Regarding the size of the different fiber types we found similar results in both Compactand BALB/c mice: it increased in the rank order IIAIIB among the fast fibers. In accordance with our observations, the area of IIB fibers was the biggest in the rectus femoris muscle of Compact-DUHi mice.[15] The average glycogen content of the individual muscle fibers showed similar tendency as the fiber size (i.e., increased in the rank order IIAIIB). Thus, the IIB fibers contained the most glycogen in both Compact and BALB/c mice, correlating with the biochemical properties of the fibers. Comparing the superficial and deep regions of the TA muscle we found similar results according to the fiber size, intensity of PAS-staining, as well as the glycogen content of the fibers. It is important to note that the measurement of the PAS intensity alone cannot predict clearly the glycogen content of the fibers (i.e., type IIB fibers have lower average PAS intensity but higher fiber size leading to larger glycogen content than that of IIX fibers). Only a few data are available on the glycogen content of the different types of fast fibers, mainly reported in human muscle biopsies. In accordance with our results, type IIA fibers showed more intense PAS-staining than IIB fibers in human biopsy samples.[30]

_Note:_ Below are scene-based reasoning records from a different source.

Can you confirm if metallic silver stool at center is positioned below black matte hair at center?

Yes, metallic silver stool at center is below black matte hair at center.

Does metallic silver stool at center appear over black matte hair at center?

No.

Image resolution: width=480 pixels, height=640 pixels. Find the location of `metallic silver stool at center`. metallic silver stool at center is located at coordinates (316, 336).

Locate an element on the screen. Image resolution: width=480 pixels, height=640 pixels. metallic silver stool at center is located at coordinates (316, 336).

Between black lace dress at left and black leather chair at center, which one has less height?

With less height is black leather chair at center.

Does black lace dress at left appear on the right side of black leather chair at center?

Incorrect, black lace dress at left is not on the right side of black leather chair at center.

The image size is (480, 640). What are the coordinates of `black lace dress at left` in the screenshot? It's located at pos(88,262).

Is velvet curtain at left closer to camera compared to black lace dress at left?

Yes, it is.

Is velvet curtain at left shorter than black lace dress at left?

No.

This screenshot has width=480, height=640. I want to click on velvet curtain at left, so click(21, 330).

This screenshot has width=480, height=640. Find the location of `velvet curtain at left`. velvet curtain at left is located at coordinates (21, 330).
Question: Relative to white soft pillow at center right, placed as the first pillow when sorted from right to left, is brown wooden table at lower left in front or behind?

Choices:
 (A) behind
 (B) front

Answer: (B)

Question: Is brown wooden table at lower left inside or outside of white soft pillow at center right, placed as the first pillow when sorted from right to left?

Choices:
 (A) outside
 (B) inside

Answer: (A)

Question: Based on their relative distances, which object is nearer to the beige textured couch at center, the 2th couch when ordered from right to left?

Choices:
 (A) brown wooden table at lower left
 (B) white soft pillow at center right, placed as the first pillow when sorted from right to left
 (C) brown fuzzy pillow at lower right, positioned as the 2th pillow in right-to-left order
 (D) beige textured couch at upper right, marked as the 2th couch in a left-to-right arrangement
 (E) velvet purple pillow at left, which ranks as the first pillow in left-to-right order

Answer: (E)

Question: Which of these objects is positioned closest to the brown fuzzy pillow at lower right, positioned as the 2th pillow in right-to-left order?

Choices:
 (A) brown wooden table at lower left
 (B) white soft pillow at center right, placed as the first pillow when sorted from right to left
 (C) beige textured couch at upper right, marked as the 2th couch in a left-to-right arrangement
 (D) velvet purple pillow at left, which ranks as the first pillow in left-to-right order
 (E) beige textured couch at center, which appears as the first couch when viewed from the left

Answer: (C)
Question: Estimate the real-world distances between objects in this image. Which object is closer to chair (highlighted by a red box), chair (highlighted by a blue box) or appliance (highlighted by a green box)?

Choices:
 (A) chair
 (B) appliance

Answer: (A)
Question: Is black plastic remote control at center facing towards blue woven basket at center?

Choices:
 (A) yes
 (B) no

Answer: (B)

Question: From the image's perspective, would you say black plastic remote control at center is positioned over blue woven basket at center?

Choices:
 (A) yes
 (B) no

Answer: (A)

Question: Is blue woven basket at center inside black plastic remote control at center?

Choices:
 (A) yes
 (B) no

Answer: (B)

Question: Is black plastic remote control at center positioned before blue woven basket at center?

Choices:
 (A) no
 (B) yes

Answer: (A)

In conclusion, the phenotype of the Compact muscle is shifted towards glycolysis, similarly to previous observations.[15,16] Among the fibers of the TA muscle, IIB fibers contained the most glycogen, accompanied by their increased number in Compact muscle. The myostatin mutation was associated with elevated glycogen content in the TA muscle without any change in the glycogen content of individual fibers despite the marked glycolytic shift.